ASSIGNED TASK
Your answer should be an exact copy of the listing.

THE RECORDS
== Segment start ==
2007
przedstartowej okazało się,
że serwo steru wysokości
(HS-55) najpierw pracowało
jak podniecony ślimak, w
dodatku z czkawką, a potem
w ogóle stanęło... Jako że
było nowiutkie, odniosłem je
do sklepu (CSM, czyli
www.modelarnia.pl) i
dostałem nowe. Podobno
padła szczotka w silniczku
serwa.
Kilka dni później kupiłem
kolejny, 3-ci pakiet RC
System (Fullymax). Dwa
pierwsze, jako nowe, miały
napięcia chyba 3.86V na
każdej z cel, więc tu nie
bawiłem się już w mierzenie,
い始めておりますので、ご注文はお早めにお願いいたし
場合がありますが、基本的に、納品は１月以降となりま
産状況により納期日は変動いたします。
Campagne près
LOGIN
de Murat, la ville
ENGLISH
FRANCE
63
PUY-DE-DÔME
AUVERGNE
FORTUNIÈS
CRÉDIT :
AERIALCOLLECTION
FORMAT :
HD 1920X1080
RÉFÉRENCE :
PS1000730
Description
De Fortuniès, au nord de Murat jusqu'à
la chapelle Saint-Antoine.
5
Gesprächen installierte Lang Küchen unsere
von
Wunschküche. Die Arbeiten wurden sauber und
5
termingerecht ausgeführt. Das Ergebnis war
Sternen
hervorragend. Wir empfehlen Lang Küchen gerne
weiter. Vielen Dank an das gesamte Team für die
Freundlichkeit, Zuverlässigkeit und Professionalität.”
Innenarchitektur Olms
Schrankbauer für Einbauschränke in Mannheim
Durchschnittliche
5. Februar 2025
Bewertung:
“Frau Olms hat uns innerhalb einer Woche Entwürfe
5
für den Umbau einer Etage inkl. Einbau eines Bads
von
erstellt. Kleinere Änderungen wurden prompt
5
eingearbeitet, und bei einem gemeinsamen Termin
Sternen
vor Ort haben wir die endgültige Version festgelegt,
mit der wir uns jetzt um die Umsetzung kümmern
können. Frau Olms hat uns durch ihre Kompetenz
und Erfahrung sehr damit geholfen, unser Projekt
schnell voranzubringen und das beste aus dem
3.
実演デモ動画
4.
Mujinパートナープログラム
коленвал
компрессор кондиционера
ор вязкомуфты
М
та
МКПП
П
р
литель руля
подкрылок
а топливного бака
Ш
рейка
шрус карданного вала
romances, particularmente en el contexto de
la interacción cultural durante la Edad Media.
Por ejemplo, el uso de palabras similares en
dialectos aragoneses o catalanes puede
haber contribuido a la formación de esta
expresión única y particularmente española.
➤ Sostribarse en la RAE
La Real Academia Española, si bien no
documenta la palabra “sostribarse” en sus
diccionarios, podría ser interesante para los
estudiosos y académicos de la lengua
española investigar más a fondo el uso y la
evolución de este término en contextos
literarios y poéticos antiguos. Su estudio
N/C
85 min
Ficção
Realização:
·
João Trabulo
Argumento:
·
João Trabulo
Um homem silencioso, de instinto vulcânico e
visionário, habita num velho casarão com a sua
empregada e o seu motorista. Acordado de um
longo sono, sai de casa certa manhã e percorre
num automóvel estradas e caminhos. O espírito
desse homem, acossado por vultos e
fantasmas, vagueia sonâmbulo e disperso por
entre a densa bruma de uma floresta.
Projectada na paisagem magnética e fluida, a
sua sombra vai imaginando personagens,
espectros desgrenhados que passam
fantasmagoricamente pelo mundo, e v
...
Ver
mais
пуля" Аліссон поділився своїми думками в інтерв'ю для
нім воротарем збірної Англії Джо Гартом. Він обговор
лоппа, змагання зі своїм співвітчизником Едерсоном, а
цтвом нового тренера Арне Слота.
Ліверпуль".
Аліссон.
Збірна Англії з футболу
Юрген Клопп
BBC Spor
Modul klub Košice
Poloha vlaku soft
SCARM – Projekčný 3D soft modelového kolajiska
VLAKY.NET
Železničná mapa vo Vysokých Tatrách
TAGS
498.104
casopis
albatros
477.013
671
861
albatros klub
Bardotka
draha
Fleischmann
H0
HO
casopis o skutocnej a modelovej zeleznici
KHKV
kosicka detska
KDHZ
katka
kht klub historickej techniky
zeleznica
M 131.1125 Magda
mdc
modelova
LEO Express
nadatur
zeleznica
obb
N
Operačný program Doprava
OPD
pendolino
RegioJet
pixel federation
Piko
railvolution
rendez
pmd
== Segment end ==
TASK ANSWER
2007
przedstartowej okazało się,
że serwo steru wysokości
(HS-55) najpierw pracowało
jak podniecony ślimak, w
dodatku z czkawką, a potem
w ogóle stanęło... Jako że
było nowiutkie, odniosłem je
do sklepu (CSM, czyli
www.modelarnia.pl) i
dostałem nowe. Podobno
padła szczotka w silniczku
serwa.
Kilka dni później kupiłem
kolejny, 3-ci pakiet RC
System (Fullymax). Dwa
pierwsze, jako nowe, miały
napięcia chyba 3.86V na
każdej z cel, więc tu nie
bawiłem się już w mierzenie,
い始めておりますので、ご注文はお早めにお願いいたし
場合がありますが、基本的に、納品は１月以降となりま
産状況により納期日は変動いたします。
Campagne près
LOGIN
de Murat, la ville
ENGLISH
FRANCE
63
PUY-DE-DÔME
AUVERGNE
FORTUNIÈS
CRÉDIT :
AERIALCOLLECTION
FORMAT :
HD 1920X1080
RÉFÉRENCE :
PS1000730
Description
De Fortuniès, au nord de Murat jusqu'à
la chapelle Saint-Antoine.
5
Gesprächen installierte Lang Küchen unsere
von
Wunschküche. Die Arbeiten wurden sauber und
5
termingerecht ausgeführt. Das Ergebnis war
Sternen
hervorragend. Wir empfehlen Lang Küchen gerne
weiter. Vielen Dank an das gesamte Team für die
Freundlichkeit, Zuverlässigkeit und Professionalität.”
Innenarchitektur Olms
Schrankbauer für Einbauschränke in Mannheim
Durchschnittliche
5. Februar 2025
Bewertung:
“Frau Olms hat uns innerhalb einer Woche Entwürfe
5
für den Umbau einer Etage inkl. Einbau eines Bads
von
erstellt. Kleinere Änderungen wurden prompt
5
eingearbeitet, und bei einem gemeinsamen Termin
Sternen
vor Ort haben wir die endgültige Version festgelegt,
mit der wir uns jetzt um die Umsetzung kümmern
können. Frau Olms hat uns durch ihre Kompetenz
und Erfahrung sehr damit geholfen, unser Projekt
schnell voranzubringen und das beste aus dem
3.
実演デモ動画
4.
Mujinパートナープログラム
коленвал
компрессор кондиционера
ор вязкомуфты
М
та
МКПП
П
р
литель руля
подкрылок
а топливного бака
Ш
рейка
шрус карданного вала
romances, particularmente en el contexto de
la interacción cultural durante la Edad Media.
Por ejemplo, el uso de palabras similares en
dialectos aragoneses o catalanes puede
haber contribuido a la formación de esta
expresión única y particularmente española.
➤ Sostribarse en la RAE
La Real Academia Española, si bien no
documenta la palabra “sostribarse” en sus
diccionarios, podría ser interesante para los
estudiosos y académicos de la lengua
española investigar más a fondo el uso y la
evolución de este término en contextos
literarios y poéticos antiguos. Su estudio
N/C
85 min
Ficção
Realização:
·
João Trabulo
Argumento:
·
João Trabulo
Um homem silencioso, de instinto vulcânico e
visionário, habita num velho casarão com a sua
empregada e o seu motorista. Acordado de um
longo sono, sai de casa certa manhã e percorre
num automóvel estradas e caminhos. O espírito
desse homem, acossado por vultos e
fantasmas, vagueia sonâmbulo e disperso por
entre a densa bruma de uma floresta.
Projectada na paisagem magnética e fluida, a
sua sombra vai imaginando personagens,
espectros desgrenhados que passam
fantasmagoricamente pelo mundo, e v
...
Ver
mais
пуля" Аліссон поділився своїми думками в інтерв'ю для
нім воротарем збірної Англії Джо Гартом. Він обговор
лоппа, змагання зі своїм співвітчизником Едерсоном, а
цтвом нового тренера Арне Слота.
Ліверпуль".
Аліссон.
Збірна Англії з футболу
Юрген Клопп
BBC Spor
Modul klub Košice
Poloha vlaku soft
SCARM – Projekčný 3D soft modelového kolajiska
VLAKY.NET
Železničná mapa vo Vysokých Tatrách
TAGS
498.104
casopis
albatros
477.013
671
861
albatros klub
Bardotka
draha
Fleischmann
H0
HO
casopis o skutocnej a modelovej zeleznici
KHKV
kosicka detska
KDHZ
katka
kht klub historickej techniky
zeleznica
M 131.1125 Magda
mdc
modelova
LEO Express
nadatur
zeleznica
obb
N
Operačný program Doprava
OPD
pendolino
RegioJet
pixel federation
Piko
railvolution
rendez
pmd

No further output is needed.